Lucas decides Max is never going to love him, and when he meets a nice guy – who happens to be Max’s sometime song writing collaborator – he decides to go for it with him. Of course, this is the exact moment when Max realises he’s in love with Lucas, and then promptly goes into self-sacrifice mode because he just wants Lucas to be happy, even if it’s not with him. Of course, we know Max and Lucas are meant to be (this is a romance novel!) but they don’t get together until the final couple of chapters – and by then, I’d lost interest.

We’re not given any information about how Max has achieved the level of fame he has, and there is no frame of reference for it. We know he’s a big star because he’s on a year-long world tour, playing all the big venues (five nights at Madison Square Garden, etc. etc.) and at one point we’re told he’s chatting with Harry Styles and Ed Sheeran – is that the level of fame we’re meant to infer? It’s not made clear. And there’s a really big suspension of belief needed to buy the idea of inviting a little-known contemporary dance group onto a worldwide stadium tour.

Also, I don’t know if the author is British, but the characters are. Max and Lucas are originally from Brighton, so the Americanisms (elevator, candy, resume, fall etc.) are really jarring.

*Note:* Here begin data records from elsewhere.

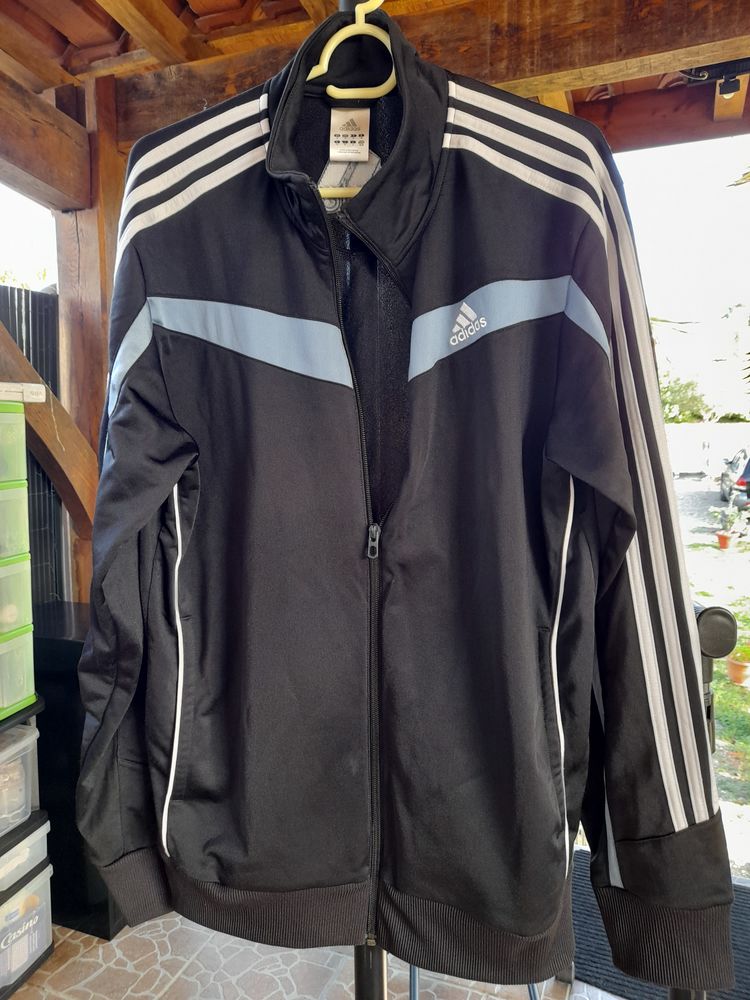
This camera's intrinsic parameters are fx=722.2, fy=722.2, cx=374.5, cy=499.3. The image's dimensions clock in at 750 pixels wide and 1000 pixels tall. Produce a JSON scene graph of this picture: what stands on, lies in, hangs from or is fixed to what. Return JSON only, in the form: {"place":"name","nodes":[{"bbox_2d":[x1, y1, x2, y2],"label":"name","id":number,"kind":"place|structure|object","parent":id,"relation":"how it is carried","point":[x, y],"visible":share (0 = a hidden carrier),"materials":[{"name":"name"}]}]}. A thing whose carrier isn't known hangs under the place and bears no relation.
{"place":"outdoors","nodes":[
{"label":"outdoors","id":0,"kind":"place"},
{"bbox_2d":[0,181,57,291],"label":"sky","id":1,"kind":"structure","parent":0,"point":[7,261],"materials":[{"name":"white"}]},
{"bbox_2d":[0,286,66,603],"label":"fence","id":2,"kind":"object","parent":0,"point":[21,339],"visible":0.23,"materials":[{"name":"black metal"}]},
{"bbox_2d":[53,73,126,603],"label":"wooden post","id":3,"kind":"object","parent":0,"point":[69,393],"visible":0.37,"materials":[{"name":"brown wood"}]},
{"bbox_2d":[0,69,90,211],"label":"wooden beam","id":4,"kind":"structure","parent":3,"relation":"attached to","point":[42,177],"materials":[{"name":"brown wood"}]},
{"bbox_2d":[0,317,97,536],"label":"wooden brace","id":5,"kind":"object","parent":3,"relation":"attached to","point":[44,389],"visible":0.76,"materials":[{"name":"brown wood"}]},
{"bbox_2d":[2,913,622,999],"label":"tiled floor","id":6,"kind":"structure","parent":0,"point":[99,975],"materials":[{"name":"tile"}]},
{"bbox_2d":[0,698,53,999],"label":"drawer unit","id":7,"kind":"object","parent":6,"relation":"on","point":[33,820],"visible":0.83,"materials":[{"name":"black plastic"}]},
{"bbox_2d":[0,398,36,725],"label":"drawer unit","id":8,"kind":"object","parent":7,"relation":"on","point":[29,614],"visible":0.99,"materials":[{"name":"green plastic"}]},
{"bbox_2d":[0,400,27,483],"label":"drawer","id":9,"kind":"object","parent":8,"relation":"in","point":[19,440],"visible":0.99,"materials":[{"name":"green plastic"}]},
{"bbox_2d":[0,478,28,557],"label":"drawer","id":10,"kind":"object","parent":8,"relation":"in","point":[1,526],"visible":0.97,"materials":[{"name":"green plastic"}]},
{"bbox_2d":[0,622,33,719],"label":"drawer","id":11,"kind":"object","parent":8,"relation":"in","point":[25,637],"visible":0.97,"materials":[{"name":"green plastic"}]},
{"bbox_2d":[0,381,45,402],"label":"white box","id":12,"kind":"object","parent":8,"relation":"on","point":[33,389],"visible":0.99,"materials":[{"name":"white plastic"}]},
{"bbox_2d":[0,721,39,833],"label":"plastic container","id":13,"kind":"object","parent":7,"relation":"in","point":[27,742],"visible":0.98,"materials":[{"name":"clear plastic"}]},
{"bbox_2d":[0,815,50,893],"label":"storage box","id":14,"kind":"object","parent":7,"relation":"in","point":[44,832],"visible":0.87,"materials":[{"name":"plastic"}]},
{"bbox_2d":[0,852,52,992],"label":"plastic drawer","id":15,"kind":"object","parent":7,"relation":"in","point":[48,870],"visible":0.91,"materials":[{"name":"plastic"}]},
{"bbox_2d":[28,604,125,937],"label":"black cabinet","id":16,"kind":"object","parent":6,"relation":"on","point":[54,702],"visible":0.29,"materials":[{"name":"black"}]},
{"bbox_2d":[343,2,389,999],"label":"clothes rack","id":17,"kind":"object","parent":6,"relation":"on","point":[367,973],"visible":0.38,"materials":[{"name":"black metal"}]},
{"bbox_2d":[314,0,394,197],"label":"clothes hanger","id":18,"kind":"object","parent":17,"relation":"hanging from","point":[382,87],"visible":0.51,"materials":[{"name":"yellow plastic"}]},
{"bbox_2d":[71,5,739,993],"label":"jacket","id":19,"kind":"object","parent":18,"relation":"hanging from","point":[588,341],"visible":0.96,"materials":[{"name":"black fabric"}]},
{"bbox_2d":[328,108,369,161],"label":"tag","id":20,"kind":"object","parent":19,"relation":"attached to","point":[363,154],"visible":0.97,"materials":[{"name":"white fabric"}]},
{"bbox_2d":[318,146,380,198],"label":"tag","id":21,"kind":"object","parent":19,"relation":"attached to","point":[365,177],"visible":0.37,"materials":[{"name":"white"}]},
{"bbox_2d":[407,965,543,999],"label":"chair","id":22,"kind":"object","parent":6,"relation":"on","point":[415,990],"visible":0.08,"materials":[{"name":"blue metal"}]},
{"bbox_2d":[572,848,749,999],"label":"doormat","id":23,"kind":"object","parent":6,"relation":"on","point":[604,954],"visible":0.28,"materials":[{"name":"grey carpet"}]},
{"bbox_2d":[0,0,749,169],"label":"wooden ceiling","id":24,"kind":"structure","parent":0,"point":[501,76],"materials":[{"name":"brown wood"}]},
{"bbox_2d":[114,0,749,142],"label":"wooden beam","id":25,"kind":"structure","parent":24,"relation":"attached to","point":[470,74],"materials":[{"name":"brown wood"}]},
{"bbox_2d":[681,57,749,94],"label":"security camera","id":26,"kind":"object","parent":24,"relation":"attached to","point":[711,74],"visible":0.81,"materials":[{"name":"black"}]},
{"bbox_2d":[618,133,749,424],"label":"sky","id":27,"kind":"structure","parent":0,"point":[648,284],"materials":[{"name":"white"}]},
{"bbox_2d":[658,373,713,423],"label":"tree","id":28,"kind":"object","parent":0,"point":[678,391],"visible":0.38,"materials":[{"name":"green plant"}]},
{"bbox_2d":[668,422,749,479],"label":"white wall","id":29,"kind":"structure","parent":0,"point":[716,425],"materials":[{"name":"white paint"}]},
{"bbox_2d":[674,473,749,881],"label":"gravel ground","id":30,"kind":"structure","parent":0,"point":[713,589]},
{"bbox_2d":[717,531,732,548],"label":"flower pot","id":31,"kind":"object","parent":30,"relation":"on","point":[720,536],"visible":0.9,"materials":[{"name":"ceramic"}]},
{"bbox_2d":[711,502,749,549],"label":"potted plant","id":32,"kind":"object","parent":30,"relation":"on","point":[720,536],"visible":0.98,"materials":[{"name":"plant"}]},
{"bbox_2d":[718,446,749,508],"label":"car","id":33,"kind":"object","parent":30,"relation":"on","point":[742,484],"visible":0.91,"materials":[{"name":"metal"}]},
{"bbox_2d":[726,657,749,686],"label":"flower pot","id":34,"kind":"object","parent":30,"relation":"on","point":[736,667],"visible":0.85,"materials":[{"name":"orange ceramic"}]},
{"bbox_2d":[728,643,749,662],"label":"potted plant","id":35,"kind":"object","parent":34,"relation":"in","point":[746,650],"visible":0.96,"materials":[{"name":"green plant"}]},
{"bbox_2d":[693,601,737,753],"label":"black stand","id":36,"kind":"object","parent":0,"point":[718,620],"visible":0.33,"materials":[{"name":"black"}]},
{"bbox_2d":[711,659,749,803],"label":"lawn","id":37,"kind":"structure","parent":0,"point":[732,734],"materials":[{"name":"green plant"}]}
]}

Joel Leslie is someone I know I can always rely on to deliver a strongly-characterised and expertly differentiated performance, and he does exactly that here. Lucas and Max are easy to tell apart by virtue of a difference in pitch, and the accents adopted for some of the secondary characters – scouse for Lucas’ bestie, Sophia, Northern Irish for Max’s bestie, Jake – are well done and consistent throughout. At this point, I would usually be talking about how good Mr. Leslie is at bringing out the characters’ emotions – but the trouble is that there’s not much in the text for him to actually emote. There’s no real humour in the story and the only emotional highs and lows happen near the end; most of the time, the story is just chugging along on an even keel so there’s nothing for Mr. Leslie to really exercise his acting chops on!

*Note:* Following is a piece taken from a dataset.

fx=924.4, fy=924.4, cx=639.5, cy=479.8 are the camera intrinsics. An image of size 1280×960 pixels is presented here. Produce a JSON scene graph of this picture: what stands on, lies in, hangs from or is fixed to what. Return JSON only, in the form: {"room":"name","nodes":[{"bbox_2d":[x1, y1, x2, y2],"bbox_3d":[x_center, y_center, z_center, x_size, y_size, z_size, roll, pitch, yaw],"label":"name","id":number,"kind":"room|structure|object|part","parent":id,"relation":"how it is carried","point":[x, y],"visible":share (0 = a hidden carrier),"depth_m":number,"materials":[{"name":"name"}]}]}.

And finally. To keep the dialogue sounding contemporary, the author peppers it with ‘like’s and ‘y’know’s and ‘right?’s – as in ‘I went to the, like, bus stop, but the bus didn’t come, y’know?’ or ‘I went to the bus stop, right?’ (not actual quotes!) but the trouble is that while, in print, my eyes would probably just gloss over those words and phrases, in audio they’re incredibly repetitive and they stick out like sore thumbs. I know the generally accepted wisdom is to record an audiobook word for word, but this one could have done with a bit of editing beforehand to remove a load of those likes, y’knows and rights, to make it less grating to listen to.

Here’s an actual example – Max has asked Lucas if the group will come on tour with him and his band:

“I mean… you’re joking, right?”

“Why would I be joking?”

“Just– you realise that we haven’t just been waiting around for you to, like, uproot our lives, right?”

Sometimes, less really IS more.

The majority of the reviews on Amazon and Goodreads disagree with my assessment, but You’re My Beat was a disappointment. There’s no chemistry between the leads, the romance is almost non-existent and the repetition of certain words and phrases were like nails down a blackboard as the hours mounted up. I might try another book by Zarah Detand, but as this is (so far) her only audiobook, it’ll have to be in print.